In the present National Tourism Situationer, the Philippines ranked 128th out of 141 countries as to tourism safety and security. The indicators include reliability of tourism services, peace and order, and the state of stability and well-being of the receiving community. This begs the question:"Is our home safe for visitors?". All speakers highlighted that even without marketing and promotions, "Safety sells in tourism". This means that visitors, in addition to feeling a sense of community, must also have a sense of comfort and safety. This, without a question, involves the effort of all. As exhibit "A". the conveners presented the Davao Public Safety Center set-up (including the 911 system), and other systems used by tourism stakeholders to promote a culture of safety for tourists. 


In Tourism Security Operations, they classify the asset as either “natural attraction” or “man-made attraction”. Because “natural attractions” can easily be secured, the speaker focused on man-made attractions, which includes the ever popular “Special Events”.

Important definitions: 

  1. Situation • a condition or combination of conditions that exist at a particular time
  2. Security Situation • is a situation that is or may be potentially a security threat event or incident
  3. Security • the state of being free from danger or threat
  4. Incident • a security event or occurrence
  5. Emergency • a serious, unexpected, and often dangerous situation requiring immediate action (potential for loss of life or great damage)
  6. Disaster • a sudden event, such as an accident or a natural catastrophe, that causes great damage or loss of life
 Special Events under “Events Tourism” includes Festivals, Parties, Conferences, Summits, Exhibitions, Fairs, Meetings, Games and Sports, Religious activities and other events which draws people. These involve high-level of operations since they come with many risks and threats. Although such events only last for a short duration, they nevertheless involve long and careful planning.

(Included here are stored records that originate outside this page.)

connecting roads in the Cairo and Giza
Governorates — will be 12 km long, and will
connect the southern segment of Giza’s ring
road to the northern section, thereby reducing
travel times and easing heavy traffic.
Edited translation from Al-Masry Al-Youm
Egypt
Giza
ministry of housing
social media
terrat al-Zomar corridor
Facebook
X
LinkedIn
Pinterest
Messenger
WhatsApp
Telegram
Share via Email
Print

Special Events management must always ensure effective preparation. That is why organizers should always consider the following areas: Administration, Design, Marketing, Operations, and Risk management (ADMOR).

Events are planned disasters that is why there should be “Command Centers” to monitor the whole activity, and Security Plans. Events and Tourism Security all comes with a cost (for peace of mind). We should weigh public safety versus public sentiment. In the end, lives are more important than criticism.

The third Day of the Conference is a city tour where I got the impression that the best security multiplier is a town with a sense of community. People who look after their own neighborhood is an effective deterrent to criminality and other threats to tourism.

Daghang Salamat Davao!

(A week after the Security and Safety Conference, a terrorist bombing happened there days ago. It  was unbelievable in so many levels - like a foreshadowing of a future event. But that is what terrorists do, they strike the heart of the current efforts of security and safety. Let us be vigilant and unite against people who are bent on destroying our country and all the lives in it.)